É extensíssima a rede de ocorrências que (se) implicam no Maio de 68 e que alargam as suas fronteiras geográficas e temporais. A guerra do Vietnam, os conflitos raciais nos EUA, o seu reflexo mais pacifista ou mais anti-imperialista na Europa ou no Japão, a exigência de liberdade nos países da América latina sob ditadura, o ensaio de revolta e o seu esmagamento na Checoslováquia, tudo exibe o novo protagonismo da juventude, particularmente a estudantil, e o radicalismo das manifestações, das ocupações dos campus, dos confrontos violentos com as polícias.

Em França, nos anos imediatamente anteriores a 68, com os sintomas da crise do fim dos gloriosos 30, agricultores, trabalhadores agrícolas, operários, estudantes anunciam o que está para vir: a resistência à economia que empobrece, aos ritmos de trabalho em nome da produtividade, ao desemprego que cresce e ameaça, recorre a greves prolongadas, a ocupação de fábricas, a manifestações e confrontos com a polícia que erguem barricadas e encontram nos pavimentos as armas de arremesso.

Simultaneamente, constituem‑se e expandem-se novas formas culturais, também elas protagonizadas por adolescentes.
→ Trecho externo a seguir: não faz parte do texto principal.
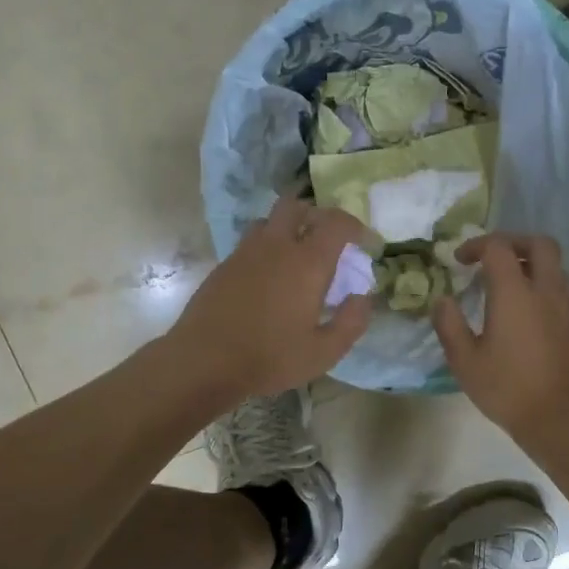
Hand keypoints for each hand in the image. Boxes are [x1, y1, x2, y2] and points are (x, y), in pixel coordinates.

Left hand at [171, 199, 373, 399]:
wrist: (204, 361)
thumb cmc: (270, 357)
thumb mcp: (324, 352)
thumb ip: (352, 322)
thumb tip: (363, 297)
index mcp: (307, 262)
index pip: (336, 222)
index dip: (356, 226)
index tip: (365, 242)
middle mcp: (277, 246)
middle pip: (297, 206)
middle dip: (318, 216)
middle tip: (329, 241)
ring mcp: (246, 252)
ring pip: (270, 220)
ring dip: (288, 228)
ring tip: (297, 255)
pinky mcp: (224, 265)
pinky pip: (251, 242)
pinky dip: (267, 247)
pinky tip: (269, 276)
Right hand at [432, 233, 568, 452]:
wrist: (563, 419)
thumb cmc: (509, 390)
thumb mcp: (465, 362)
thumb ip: (450, 325)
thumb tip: (442, 300)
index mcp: (516, 292)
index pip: (498, 247)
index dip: (476, 245)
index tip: (459, 261)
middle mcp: (546, 289)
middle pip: (538, 243)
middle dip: (513, 241)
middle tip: (490, 257)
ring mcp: (566, 306)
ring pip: (553, 265)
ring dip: (529, 262)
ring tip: (504, 284)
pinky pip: (559, 287)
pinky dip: (540, 283)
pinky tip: (523, 310)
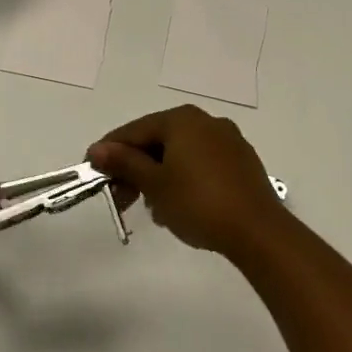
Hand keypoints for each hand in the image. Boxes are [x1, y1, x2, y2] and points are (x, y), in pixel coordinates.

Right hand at [87, 105, 284, 258]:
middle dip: (136, 168)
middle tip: (120, 198)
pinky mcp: (242, 163)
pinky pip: (202, 164)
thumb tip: (98, 149)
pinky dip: (183, 179)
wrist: (258, 232)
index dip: (110, 151)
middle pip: (158, 140)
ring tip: (151, 209)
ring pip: (180, 154)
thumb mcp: (155, 184)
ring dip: (159, 177)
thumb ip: (125, 163)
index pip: (135, 130)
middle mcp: (205, 121)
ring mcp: (228, 141)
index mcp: (181, 119)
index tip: (92, 172)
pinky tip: (178, 205)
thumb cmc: (198, 202)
A música, sobretudo, – quer a de tradição de resistência quer o pop e o rock n’roll – surge com uma vocação transcontinental e capaz de divulgar com tremenda eficácia os novos imaginários. Maio pode, então, acontecer e reeditará, no tempo concentrado de um mês, todas as anteriores formas de luta e reunirá- nem sempre, uma vezes mais outras menos – aqueles todos protagonistas.

Aqui, limpamos o pó.

Exagerar, eis a arma!

Um fim de semana não revolucionário é mais sangrento que um mês de revolução.

Poder operário. As fábricas para os operários.
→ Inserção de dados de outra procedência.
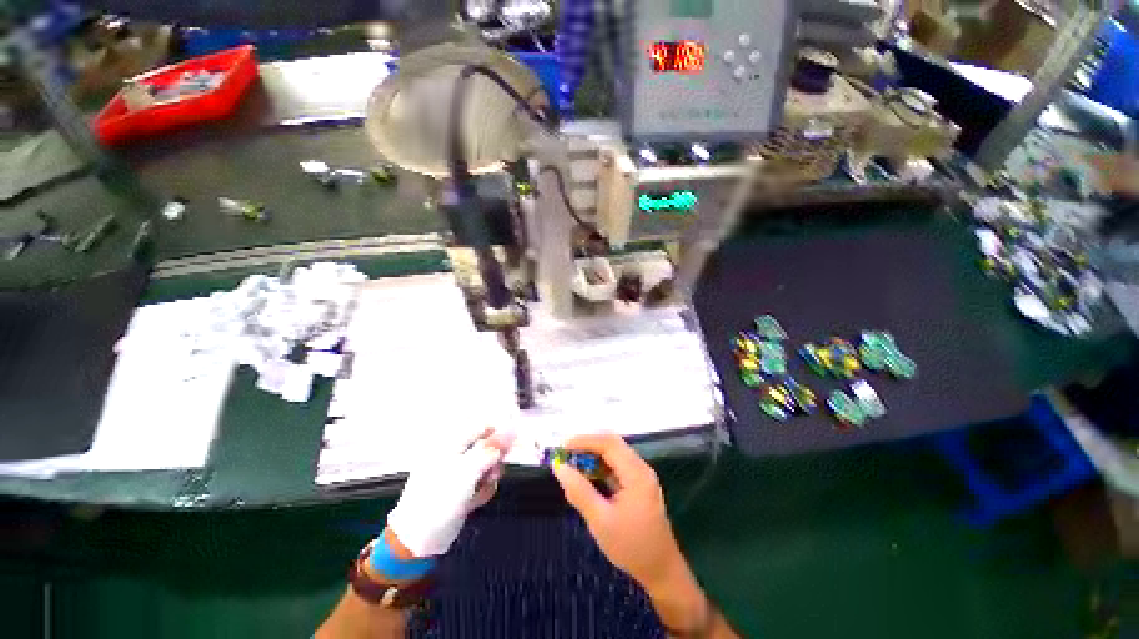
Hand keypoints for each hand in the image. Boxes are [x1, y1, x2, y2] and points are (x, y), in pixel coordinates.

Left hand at [387, 429, 513, 557]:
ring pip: (487, 465)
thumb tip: (512, 429)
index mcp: (452, 442)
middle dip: (494, 460)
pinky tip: (474, 502)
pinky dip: (482, 490)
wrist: (416, 541)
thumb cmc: (439, 499)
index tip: (510, 449)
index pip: (484, 427)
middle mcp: (455, 453)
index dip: (500, 435)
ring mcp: (457, 472)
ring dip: (489, 477)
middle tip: (491, 473)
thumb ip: (490, 449)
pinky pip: (481, 482)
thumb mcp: (467, 471)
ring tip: (480, 489)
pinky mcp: (461, 489)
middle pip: (487, 447)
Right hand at [551, 434, 686, 590]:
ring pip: (613, 454)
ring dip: (592, 455)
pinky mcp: (636, 484)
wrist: (661, 571)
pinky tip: (585, 476)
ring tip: (571, 463)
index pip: (609, 444)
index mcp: (636, 473)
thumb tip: (559, 468)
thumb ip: (579, 492)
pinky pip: (615, 466)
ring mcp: (640, 475)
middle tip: (564, 454)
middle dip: (587, 445)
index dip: (584, 441)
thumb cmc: (631, 547)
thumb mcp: (601, 521)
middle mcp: (640, 468)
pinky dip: (599, 467)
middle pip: (612, 444)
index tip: (562, 447)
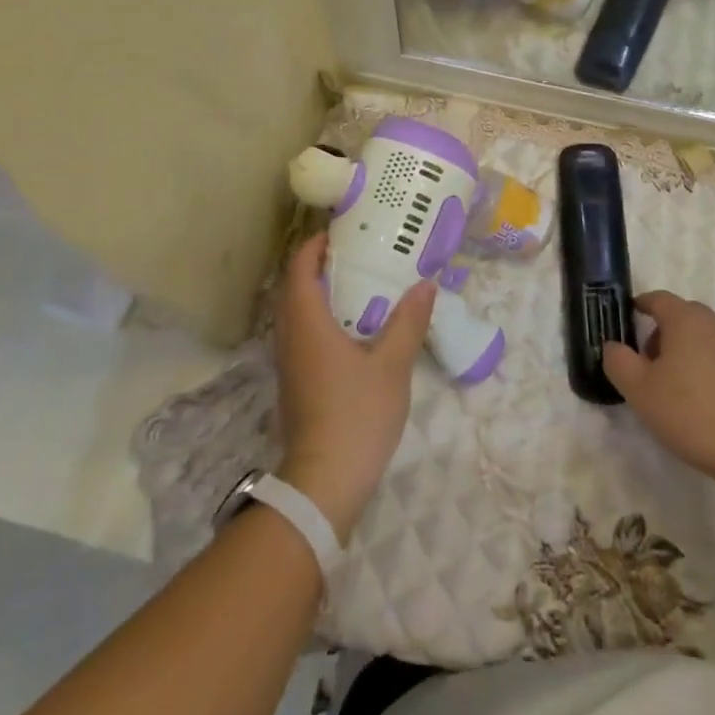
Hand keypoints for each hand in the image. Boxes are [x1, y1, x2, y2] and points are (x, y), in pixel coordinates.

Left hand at [274, 235, 435, 541]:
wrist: (324, 482)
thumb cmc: (357, 415)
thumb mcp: (392, 365)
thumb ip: (408, 321)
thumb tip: (424, 284)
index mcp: (308, 323)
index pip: (300, 269)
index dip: (315, 246)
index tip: (340, 232)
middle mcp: (290, 337)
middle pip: (294, 288)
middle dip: (318, 266)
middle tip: (355, 254)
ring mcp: (289, 362)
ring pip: (296, 313)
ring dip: (319, 293)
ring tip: (357, 286)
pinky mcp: (295, 383)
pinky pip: (301, 335)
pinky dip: (320, 318)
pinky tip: (352, 329)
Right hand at [602, 291, 714, 488]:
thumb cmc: (695, 412)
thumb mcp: (641, 390)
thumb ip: (619, 362)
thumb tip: (612, 346)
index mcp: (685, 319)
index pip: (656, 299)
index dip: (637, 308)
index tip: (624, 326)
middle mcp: (712, 325)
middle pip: (678, 319)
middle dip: (657, 337)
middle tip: (643, 368)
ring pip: (698, 342)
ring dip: (679, 358)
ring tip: (669, 394)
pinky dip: (701, 373)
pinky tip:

Amai‑vos uns sobre os outros.

Façam amor e recomeçai.
Decreto o estado de felicidade permanente.

Consideremos uma síntese, inconcludente na sua enunciação e que, assim, determina a formulação de uma interrogação ainda hoje pertinente:

(…) no momento em que a França conta com o maior número de grevistas da sua história, em que os operários ocupam as fábricas, em que o sindicato da polícia anuncia que deixará de exercer repressão, em que o Banco de França não pode continuar a imprimir notas por falta de operários dispostos a trabalhar, em que, como mais seguro sinal do abalo do poder burguês, camadas tão periféricas como os arquitectos, os ciclistas profissionais, os assistentes hospitalares e os notários se decidem ‘contestar’ o regime (…)

É certo: a família, as igrejas, a política, as relações sociais e íntimas, a militância associativa e partidária foram reconfiguradas em Maio e continuarão a sê‑lo nos anos seguintes,

– porém, o que não aconteceu e que podia – devia? – ter acontecido? E, então: pode-se repetí‑lo?
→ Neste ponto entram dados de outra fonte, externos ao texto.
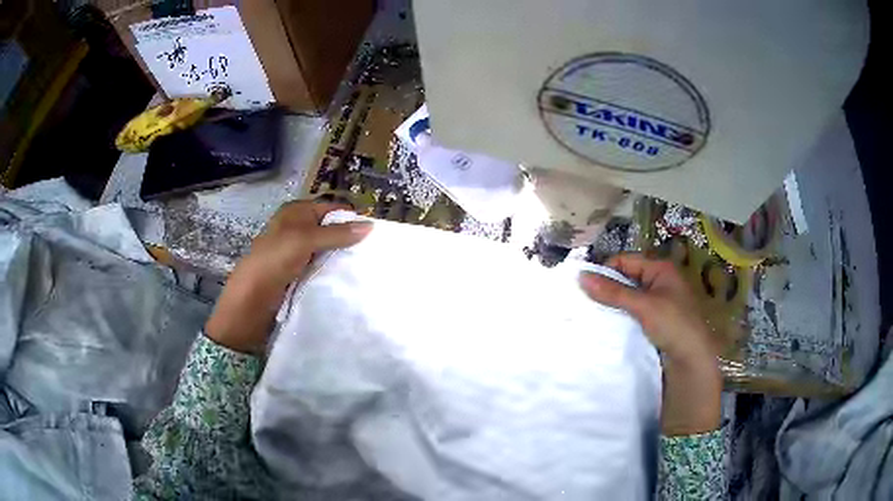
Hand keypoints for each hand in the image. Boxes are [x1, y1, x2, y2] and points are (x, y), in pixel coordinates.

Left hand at [205, 201, 372, 353]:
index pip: (331, 208)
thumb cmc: (274, 261)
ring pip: (327, 250)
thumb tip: (371, 226)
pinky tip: (349, 279)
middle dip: (349, 239)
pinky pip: (321, 267)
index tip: (373, 234)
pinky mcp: (298, 273)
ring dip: (342, 258)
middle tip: (373, 254)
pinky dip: (333, 271)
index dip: (350, 218)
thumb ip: (337, 233)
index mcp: (296, 212)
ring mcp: (297, 252)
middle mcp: (297, 228)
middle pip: (331, 229)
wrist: (250, 300)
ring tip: (366, 267)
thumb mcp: (305, 240)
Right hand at [579, 254, 721, 435]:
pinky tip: (607, 325)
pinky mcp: (655, 321)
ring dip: (612, 305)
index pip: (625, 260)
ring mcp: (658, 302)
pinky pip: (632, 313)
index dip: (605, 270)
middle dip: (606, 288)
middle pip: (626, 278)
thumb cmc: (673, 324)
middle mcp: (659, 281)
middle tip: (584, 301)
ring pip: (627, 297)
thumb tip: (580, 276)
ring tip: (591, 314)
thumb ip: (613, 292)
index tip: (584, 287)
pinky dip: (620, 317)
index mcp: (660, 269)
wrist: (693, 359)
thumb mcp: (643, 306)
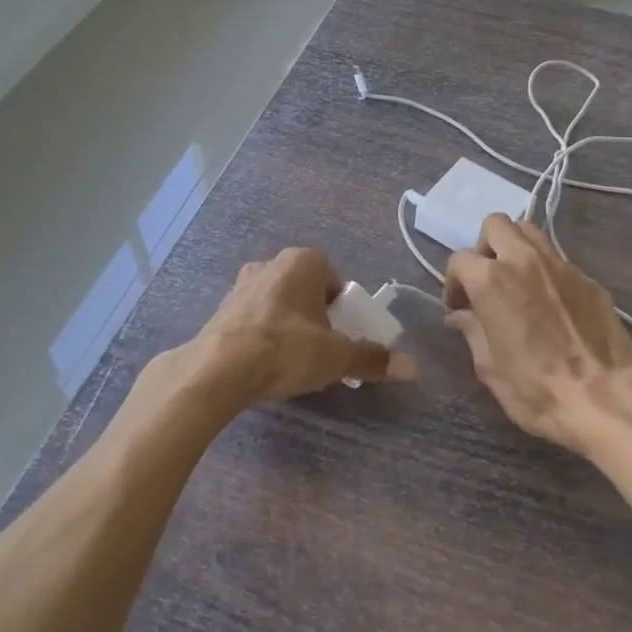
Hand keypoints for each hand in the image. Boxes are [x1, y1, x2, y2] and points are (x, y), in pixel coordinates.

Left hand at [177, 247, 416, 408]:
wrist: (217, 370)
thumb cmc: (285, 349)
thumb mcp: (336, 357)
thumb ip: (372, 359)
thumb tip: (414, 367)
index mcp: (304, 261)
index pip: (336, 280)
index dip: (343, 310)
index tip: (341, 338)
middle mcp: (272, 263)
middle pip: (307, 290)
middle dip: (316, 317)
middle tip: (320, 351)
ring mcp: (242, 284)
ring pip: (279, 303)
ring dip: (288, 325)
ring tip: (290, 361)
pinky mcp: (221, 309)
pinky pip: (254, 318)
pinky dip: (263, 335)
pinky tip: (263, 364)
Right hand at [444, 215, 631, 454]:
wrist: (605, 397)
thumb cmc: (536, 388)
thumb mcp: (489, 368)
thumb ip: (472, 332)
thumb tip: (461, 316)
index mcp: (491, 280)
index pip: (460, 259)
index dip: (454, 282)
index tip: (459, 307)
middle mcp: (524, 260)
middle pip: (496, 225)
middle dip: (484, 246)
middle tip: (486, 279)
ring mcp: (560, 265)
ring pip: (529, 231)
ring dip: (515, 247)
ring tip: (516, 280)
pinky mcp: (587, 278)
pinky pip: (557, 259)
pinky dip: (545, 270)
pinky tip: (550, 302)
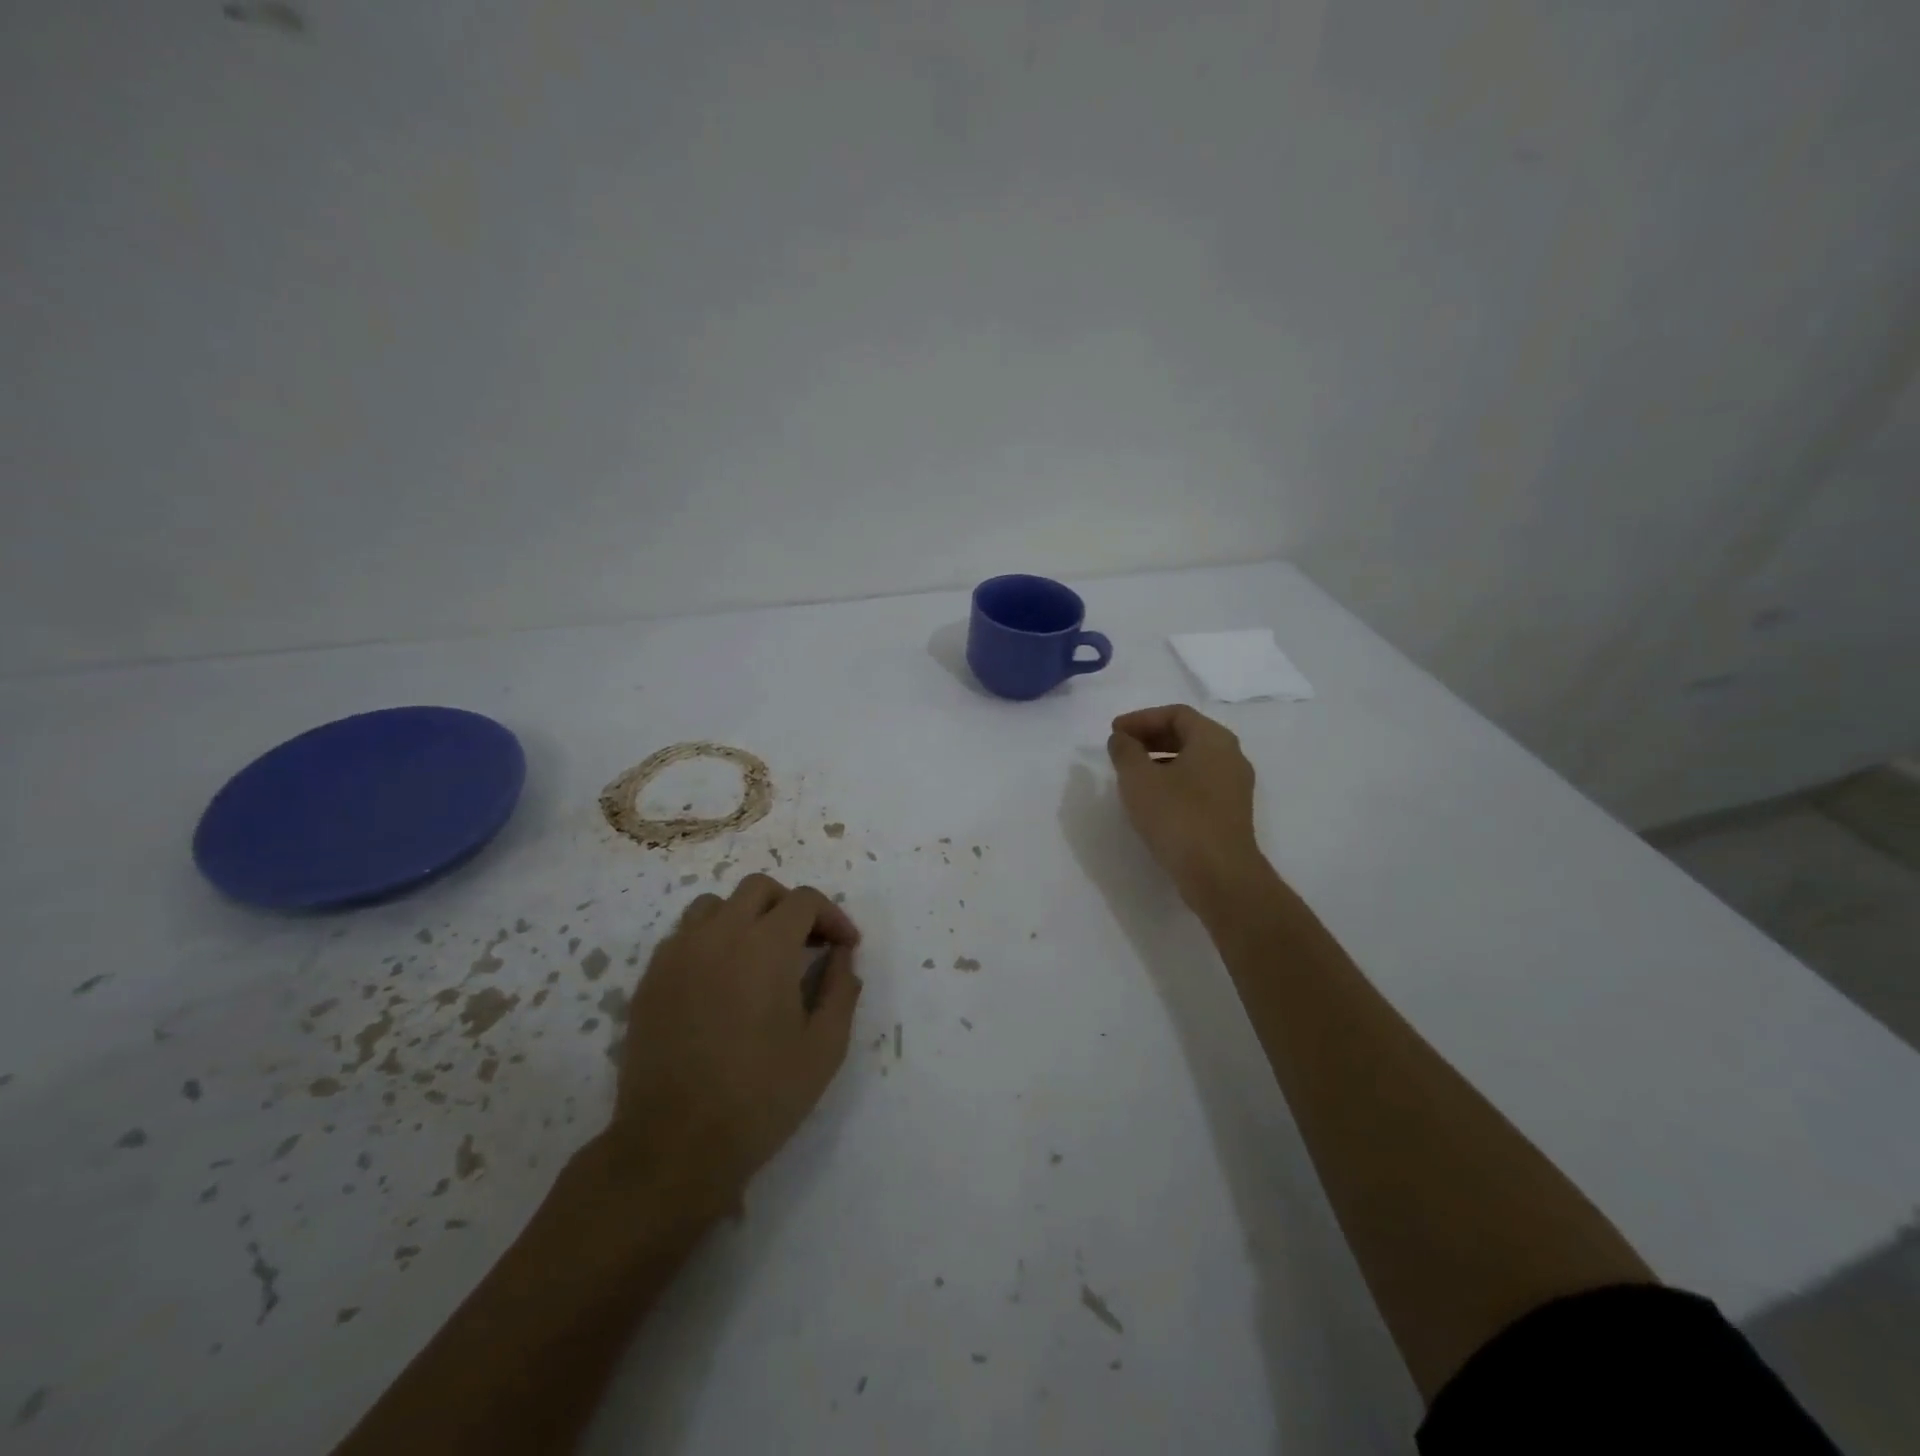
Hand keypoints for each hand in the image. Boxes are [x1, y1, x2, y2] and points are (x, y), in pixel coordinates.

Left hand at [612, 873, 862, 1204]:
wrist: (674, 1146)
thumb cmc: (761, 1098)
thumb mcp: (824, 1048)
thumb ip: (841, 990)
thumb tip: (842, 956)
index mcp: (765, 946)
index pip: (805, 901)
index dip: (832, 916)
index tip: (845, 946)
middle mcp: (719, 935)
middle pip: (759, 889)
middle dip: (791, 906)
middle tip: (807, 944)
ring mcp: (677, 954)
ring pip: (715, 905)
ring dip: (746, 916)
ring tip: (761, 954)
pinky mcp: (650, 979)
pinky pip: (684, 935)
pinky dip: (710, 940)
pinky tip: (721, 979)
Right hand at [1107, 704, 1259, 899]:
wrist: (1219, 874)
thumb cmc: (1177, 817)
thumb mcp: (1139, 779)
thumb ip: (1125, 751)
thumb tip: (1121, 739)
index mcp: (1213, 739)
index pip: (1175, 714)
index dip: (1141, 719)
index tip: (1114, 733)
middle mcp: (1231, 756)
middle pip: (1187, 734)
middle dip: (1150, 737)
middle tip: (1121, 749)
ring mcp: (1235, 785)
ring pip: (1194, 760)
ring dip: (1161, 759)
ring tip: (1132, 774)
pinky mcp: (1231, 811)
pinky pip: (1200, 782)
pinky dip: (1174, 780)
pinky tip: (1153, 799)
No tempo actual, política e ideologicamente exigente, vale o esforço de um olhar crítico sobre a História que actualize a compreensão do presente, no confronto com as ideologias que se mascaram na roupagem da sua invisibilidade, escamoteando uma das aprendizagens de Maio de 68 – a ideologia é auto-referencial, denuncia-se na declaração da sua inexistência, da sua morte.

O que propomos é um conjunto de três encontros motivados pelo cinema, pela música e pela conversa em que se reflita a(s) estórias e a História do Maio de 68, também como pretexto de problematizarmos o nosso presente.